Harmonic Reduction in grid-connected PV system with double tuned filter
This article discusses a MATLAB-based approach to modeling and simulating a grid-connected photovoltaic (PV) system. The system includes a PV panel, boost converter, inverter, grid, nonlinear load, and a double-tuned filter. The focus is on the control strategy implemented for the boost converter using the Maximum Power Point Tracking (MPPT) algorithm and the integration of a double-tuned filter to enhance grid current quality.

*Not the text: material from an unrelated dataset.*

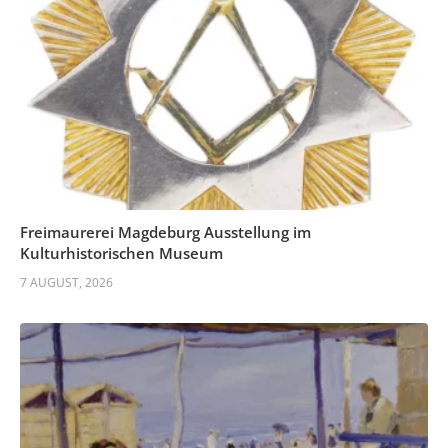
Freimaurerei Magdeburg Ausstellung im
Kulturhistorischen Museum
7 AUGUST, 2026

Boost Converter Control with MPPT Algorithm:
The boost converter is crucial for efficiently transferring power from the PV panel to the grid. The MPPT algorithm, specifically Perturb and Observe (P&O), is employed. The algorithm adjusts the duty cycle of the boost converter based on the PV voltage and current to maximize power extraction. The simulation demonstrates the effective tracking of the maximum power point.
Double-Tuned Filter Design:
The article delves into the design of the double-tuned filter, which is essential for mitigating harmonic distortions in the grid current caused by nonlinear loads. Design parameters, such as inductor and capacitor values, are calculated based on the PV power, output voltage, and input voltage of the boost converter. The simulation results indicate the successful reduction of total harmonic distortion (THD) in the grid current.
Grid-Connected PV System Performance:
The simulation results are presented with and without the presence of a nonlinear load. Without the nonlinear load, the grid current exhibits nearly sinusoidal behavior, achieving a THD below 5%. However, when introducing a nonlinear load, the THD increases significantly. The implementation of the double-tuned filter successfully reduces the THD to an acceptable level.
Conclusion:
In conclusion, the MATLAB-based approach outlined in this article provides a comprehensive understanding of modeling and controlling a grid-connected PV system. The incorporation of the MPPT algorithm for boost converter control and the integration of a double-tuned filter for harmonic mitigation showcase effective strategies to optimize the system's performance. The presented results highlight the significance of these control measures in ensuring efficient power transfer and maintaining grid current quality in the presence of nonlinear loads.